## PROVIDED DATA
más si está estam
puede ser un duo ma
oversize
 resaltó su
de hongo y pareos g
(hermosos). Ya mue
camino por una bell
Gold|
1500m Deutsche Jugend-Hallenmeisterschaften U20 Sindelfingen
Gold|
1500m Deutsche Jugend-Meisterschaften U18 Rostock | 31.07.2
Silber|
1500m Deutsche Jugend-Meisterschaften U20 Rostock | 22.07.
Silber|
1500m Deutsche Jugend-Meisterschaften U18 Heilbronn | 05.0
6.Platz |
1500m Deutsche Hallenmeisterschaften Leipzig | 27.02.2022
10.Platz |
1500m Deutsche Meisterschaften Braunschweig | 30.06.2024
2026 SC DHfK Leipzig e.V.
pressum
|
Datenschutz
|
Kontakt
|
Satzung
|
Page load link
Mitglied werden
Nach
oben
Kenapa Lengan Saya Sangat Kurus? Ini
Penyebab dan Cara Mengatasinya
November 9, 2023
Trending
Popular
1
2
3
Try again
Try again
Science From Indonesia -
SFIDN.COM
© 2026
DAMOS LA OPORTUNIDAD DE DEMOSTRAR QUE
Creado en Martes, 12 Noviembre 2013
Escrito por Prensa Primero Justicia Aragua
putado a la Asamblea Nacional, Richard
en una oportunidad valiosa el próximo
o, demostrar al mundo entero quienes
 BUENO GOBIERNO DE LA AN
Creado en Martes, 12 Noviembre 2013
...
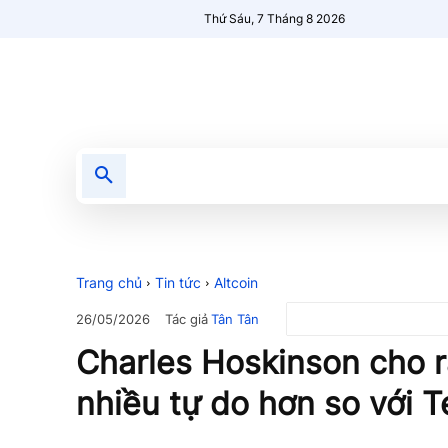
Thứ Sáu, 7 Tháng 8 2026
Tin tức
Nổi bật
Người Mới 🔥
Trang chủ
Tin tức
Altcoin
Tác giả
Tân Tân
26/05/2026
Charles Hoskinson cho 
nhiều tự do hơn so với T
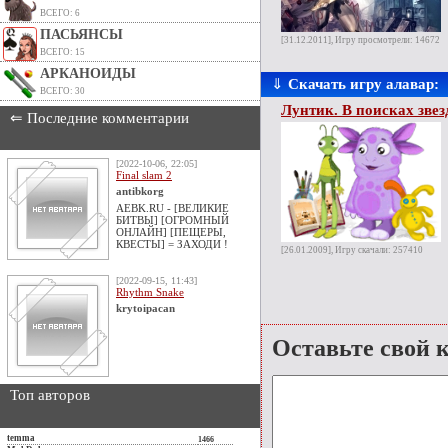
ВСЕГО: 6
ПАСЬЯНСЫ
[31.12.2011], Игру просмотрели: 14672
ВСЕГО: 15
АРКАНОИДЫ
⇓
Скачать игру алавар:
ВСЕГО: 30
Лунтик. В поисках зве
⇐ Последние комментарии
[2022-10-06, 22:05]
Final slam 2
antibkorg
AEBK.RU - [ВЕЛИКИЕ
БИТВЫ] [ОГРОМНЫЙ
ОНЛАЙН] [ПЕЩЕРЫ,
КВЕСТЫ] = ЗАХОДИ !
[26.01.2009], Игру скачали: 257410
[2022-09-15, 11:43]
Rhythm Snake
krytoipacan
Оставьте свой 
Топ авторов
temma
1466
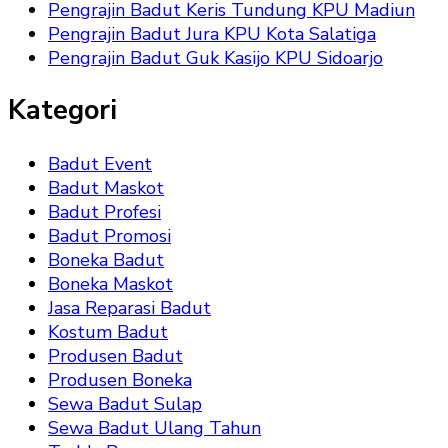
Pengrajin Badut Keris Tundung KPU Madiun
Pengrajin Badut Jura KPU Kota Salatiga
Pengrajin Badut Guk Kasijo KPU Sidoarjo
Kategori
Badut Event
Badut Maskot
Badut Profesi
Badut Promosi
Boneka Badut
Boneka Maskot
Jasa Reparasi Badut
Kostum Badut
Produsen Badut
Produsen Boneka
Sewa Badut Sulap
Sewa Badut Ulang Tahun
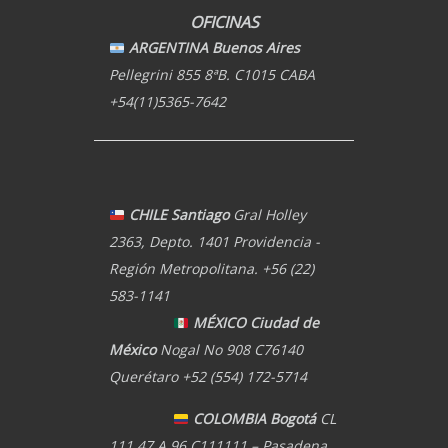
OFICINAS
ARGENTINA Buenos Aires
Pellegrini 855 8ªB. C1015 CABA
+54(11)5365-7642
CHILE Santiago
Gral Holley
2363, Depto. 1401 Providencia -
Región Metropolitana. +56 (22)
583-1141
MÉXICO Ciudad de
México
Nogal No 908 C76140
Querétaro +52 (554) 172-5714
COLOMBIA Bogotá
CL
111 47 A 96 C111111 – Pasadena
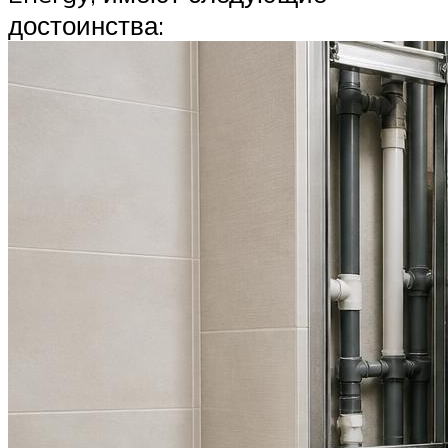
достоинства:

## PROMPT
Go line by line through the listing and count every line that includes the word "Deutsche". Only the total is needed.

## ANSWER AREA
6